■ WORK INSTRUCTION ■
Which lines of the records below contain the word "democard"? Show each one.

== DATA FOR THE TASK

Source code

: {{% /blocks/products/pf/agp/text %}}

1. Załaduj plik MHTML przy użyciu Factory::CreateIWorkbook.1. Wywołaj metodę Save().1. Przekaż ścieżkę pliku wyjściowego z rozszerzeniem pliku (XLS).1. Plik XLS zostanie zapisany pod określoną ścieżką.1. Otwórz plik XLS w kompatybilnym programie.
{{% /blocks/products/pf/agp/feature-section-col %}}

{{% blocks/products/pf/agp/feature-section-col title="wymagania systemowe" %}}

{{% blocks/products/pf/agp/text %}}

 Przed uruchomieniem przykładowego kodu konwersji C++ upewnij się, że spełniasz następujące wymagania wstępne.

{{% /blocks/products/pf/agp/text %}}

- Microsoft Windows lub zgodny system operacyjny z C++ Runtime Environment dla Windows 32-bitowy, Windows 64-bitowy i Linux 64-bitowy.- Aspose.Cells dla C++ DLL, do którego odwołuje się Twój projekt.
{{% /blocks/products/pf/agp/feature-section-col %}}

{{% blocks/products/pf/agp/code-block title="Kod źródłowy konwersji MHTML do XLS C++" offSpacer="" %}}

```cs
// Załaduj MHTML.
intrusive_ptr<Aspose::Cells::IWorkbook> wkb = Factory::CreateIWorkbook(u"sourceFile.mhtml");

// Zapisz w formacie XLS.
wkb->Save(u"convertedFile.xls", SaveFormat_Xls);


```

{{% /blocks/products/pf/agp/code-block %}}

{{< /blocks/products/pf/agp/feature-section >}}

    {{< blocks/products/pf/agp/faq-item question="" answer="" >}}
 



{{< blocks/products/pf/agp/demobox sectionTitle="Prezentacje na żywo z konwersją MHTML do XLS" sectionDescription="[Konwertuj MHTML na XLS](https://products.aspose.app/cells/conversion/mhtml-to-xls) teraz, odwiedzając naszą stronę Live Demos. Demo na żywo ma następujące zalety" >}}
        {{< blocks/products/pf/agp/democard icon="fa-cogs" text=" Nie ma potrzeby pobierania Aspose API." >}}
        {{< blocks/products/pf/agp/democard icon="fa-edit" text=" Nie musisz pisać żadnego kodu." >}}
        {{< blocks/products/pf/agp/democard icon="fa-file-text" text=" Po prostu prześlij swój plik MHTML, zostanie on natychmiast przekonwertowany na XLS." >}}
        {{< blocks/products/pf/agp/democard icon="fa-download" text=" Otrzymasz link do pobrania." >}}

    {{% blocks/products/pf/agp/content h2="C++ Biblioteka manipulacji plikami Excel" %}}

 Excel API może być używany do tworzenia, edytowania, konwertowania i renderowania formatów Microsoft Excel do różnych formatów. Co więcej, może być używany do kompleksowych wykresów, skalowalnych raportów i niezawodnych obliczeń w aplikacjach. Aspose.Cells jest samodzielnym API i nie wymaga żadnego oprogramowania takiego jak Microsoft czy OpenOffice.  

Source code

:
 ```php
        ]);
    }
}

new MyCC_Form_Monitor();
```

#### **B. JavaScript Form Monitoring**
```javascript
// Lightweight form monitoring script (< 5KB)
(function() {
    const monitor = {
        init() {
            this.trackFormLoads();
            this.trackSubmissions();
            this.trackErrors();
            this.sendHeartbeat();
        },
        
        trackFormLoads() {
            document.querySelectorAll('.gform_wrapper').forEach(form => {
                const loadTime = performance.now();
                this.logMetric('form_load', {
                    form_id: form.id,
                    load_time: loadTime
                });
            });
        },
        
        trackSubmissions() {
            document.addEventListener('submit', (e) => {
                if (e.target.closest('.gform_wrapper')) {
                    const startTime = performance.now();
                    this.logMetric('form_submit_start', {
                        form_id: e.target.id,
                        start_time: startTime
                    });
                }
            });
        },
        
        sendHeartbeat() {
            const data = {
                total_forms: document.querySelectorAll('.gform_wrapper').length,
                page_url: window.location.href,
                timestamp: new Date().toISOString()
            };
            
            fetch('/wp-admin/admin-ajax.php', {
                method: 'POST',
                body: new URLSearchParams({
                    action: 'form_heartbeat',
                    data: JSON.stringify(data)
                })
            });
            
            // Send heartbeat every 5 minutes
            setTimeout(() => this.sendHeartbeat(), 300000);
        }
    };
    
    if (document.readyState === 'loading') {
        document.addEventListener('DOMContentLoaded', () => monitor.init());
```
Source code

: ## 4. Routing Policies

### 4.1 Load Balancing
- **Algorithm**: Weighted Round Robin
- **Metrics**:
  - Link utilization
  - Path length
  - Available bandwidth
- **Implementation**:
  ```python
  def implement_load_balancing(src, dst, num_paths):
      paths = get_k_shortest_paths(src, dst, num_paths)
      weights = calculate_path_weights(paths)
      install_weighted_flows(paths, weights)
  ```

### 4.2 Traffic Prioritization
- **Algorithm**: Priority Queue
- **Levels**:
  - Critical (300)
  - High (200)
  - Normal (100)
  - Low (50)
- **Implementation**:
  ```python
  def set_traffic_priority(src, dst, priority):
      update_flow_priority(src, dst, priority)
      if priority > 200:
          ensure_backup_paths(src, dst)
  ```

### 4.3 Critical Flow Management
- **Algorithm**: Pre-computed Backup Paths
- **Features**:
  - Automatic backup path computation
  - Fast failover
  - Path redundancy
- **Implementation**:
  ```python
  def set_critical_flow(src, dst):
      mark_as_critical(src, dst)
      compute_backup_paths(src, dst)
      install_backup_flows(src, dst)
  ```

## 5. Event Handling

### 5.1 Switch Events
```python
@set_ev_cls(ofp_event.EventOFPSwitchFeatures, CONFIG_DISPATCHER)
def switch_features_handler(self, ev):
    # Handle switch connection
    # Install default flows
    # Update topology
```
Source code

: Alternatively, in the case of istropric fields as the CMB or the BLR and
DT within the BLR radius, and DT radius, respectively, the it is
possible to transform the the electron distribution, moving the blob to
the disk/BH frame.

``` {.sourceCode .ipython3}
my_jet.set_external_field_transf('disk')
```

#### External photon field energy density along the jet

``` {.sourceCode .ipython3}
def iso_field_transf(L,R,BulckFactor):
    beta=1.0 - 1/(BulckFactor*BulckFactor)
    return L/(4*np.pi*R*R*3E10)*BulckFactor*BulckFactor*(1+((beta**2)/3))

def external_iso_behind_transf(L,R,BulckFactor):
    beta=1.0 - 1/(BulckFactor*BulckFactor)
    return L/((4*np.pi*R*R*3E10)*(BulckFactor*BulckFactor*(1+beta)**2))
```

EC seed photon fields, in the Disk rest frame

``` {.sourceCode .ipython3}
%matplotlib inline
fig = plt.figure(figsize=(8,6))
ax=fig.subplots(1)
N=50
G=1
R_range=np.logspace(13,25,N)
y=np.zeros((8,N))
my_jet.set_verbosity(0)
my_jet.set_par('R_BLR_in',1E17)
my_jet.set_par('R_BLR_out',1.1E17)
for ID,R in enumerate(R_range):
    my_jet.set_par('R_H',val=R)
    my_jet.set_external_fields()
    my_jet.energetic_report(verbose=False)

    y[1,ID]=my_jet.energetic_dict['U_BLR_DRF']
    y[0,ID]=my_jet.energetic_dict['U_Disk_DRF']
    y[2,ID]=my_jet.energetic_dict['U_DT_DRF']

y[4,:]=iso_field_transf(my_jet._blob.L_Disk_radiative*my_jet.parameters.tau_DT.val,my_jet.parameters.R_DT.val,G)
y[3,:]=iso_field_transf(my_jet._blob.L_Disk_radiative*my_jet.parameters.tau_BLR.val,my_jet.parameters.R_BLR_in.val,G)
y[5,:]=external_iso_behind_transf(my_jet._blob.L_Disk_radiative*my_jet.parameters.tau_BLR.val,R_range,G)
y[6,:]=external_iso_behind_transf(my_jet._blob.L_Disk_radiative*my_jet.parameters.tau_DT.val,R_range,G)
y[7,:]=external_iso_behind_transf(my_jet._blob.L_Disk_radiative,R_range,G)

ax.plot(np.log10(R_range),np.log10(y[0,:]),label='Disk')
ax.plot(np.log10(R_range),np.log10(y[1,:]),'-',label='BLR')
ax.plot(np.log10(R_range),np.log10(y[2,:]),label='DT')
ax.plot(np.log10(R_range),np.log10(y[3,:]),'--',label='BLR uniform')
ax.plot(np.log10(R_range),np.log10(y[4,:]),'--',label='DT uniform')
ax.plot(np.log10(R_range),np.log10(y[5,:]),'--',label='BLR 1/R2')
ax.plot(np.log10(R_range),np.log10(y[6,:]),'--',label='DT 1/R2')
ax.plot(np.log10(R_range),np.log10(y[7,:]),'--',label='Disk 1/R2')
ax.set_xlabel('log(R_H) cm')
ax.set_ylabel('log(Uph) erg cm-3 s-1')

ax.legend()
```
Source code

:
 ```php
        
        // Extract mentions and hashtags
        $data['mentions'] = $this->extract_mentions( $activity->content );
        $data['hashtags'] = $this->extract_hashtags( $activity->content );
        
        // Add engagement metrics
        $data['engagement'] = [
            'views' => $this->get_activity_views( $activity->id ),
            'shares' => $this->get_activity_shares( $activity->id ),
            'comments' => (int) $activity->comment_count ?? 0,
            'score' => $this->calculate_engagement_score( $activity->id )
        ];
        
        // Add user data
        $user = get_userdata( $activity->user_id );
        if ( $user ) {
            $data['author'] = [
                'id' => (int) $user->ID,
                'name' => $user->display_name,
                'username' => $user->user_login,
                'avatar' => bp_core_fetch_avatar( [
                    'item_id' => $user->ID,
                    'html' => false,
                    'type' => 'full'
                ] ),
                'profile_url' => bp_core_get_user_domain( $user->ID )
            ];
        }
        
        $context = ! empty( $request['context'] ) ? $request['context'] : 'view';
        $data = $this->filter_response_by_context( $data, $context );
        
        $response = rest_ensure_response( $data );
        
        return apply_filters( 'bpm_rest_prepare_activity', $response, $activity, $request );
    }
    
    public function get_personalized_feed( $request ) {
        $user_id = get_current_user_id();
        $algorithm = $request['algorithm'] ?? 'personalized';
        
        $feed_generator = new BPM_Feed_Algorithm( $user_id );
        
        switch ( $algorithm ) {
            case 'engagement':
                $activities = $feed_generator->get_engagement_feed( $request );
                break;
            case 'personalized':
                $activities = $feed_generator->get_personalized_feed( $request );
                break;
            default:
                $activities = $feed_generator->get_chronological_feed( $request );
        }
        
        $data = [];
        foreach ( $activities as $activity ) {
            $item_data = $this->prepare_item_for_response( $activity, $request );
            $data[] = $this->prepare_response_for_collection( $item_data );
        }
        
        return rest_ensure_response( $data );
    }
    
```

====

■ RESPONSE ■
        {{< blocks/products/pf/agp/democard icon="fa-cogs" text=" Nie ma potrzeby pobierania Aspose API." >}}
        {{< blocks/products/pf/agp/democard icon="fa-edit" text=" Nie musisz pisać żadnego kodu." >}}
        {{< blocks/products/pf/agp/democard icon="fa-file-text" text=" Po prostu prześlij swój plik MHTML, zostanie on natychmiast przekonwertowany na XLS." >}}
        {{< blocks/products/pf/agp/democard icon="fa-download" text=" Otrzymasz link do pobrania." >}}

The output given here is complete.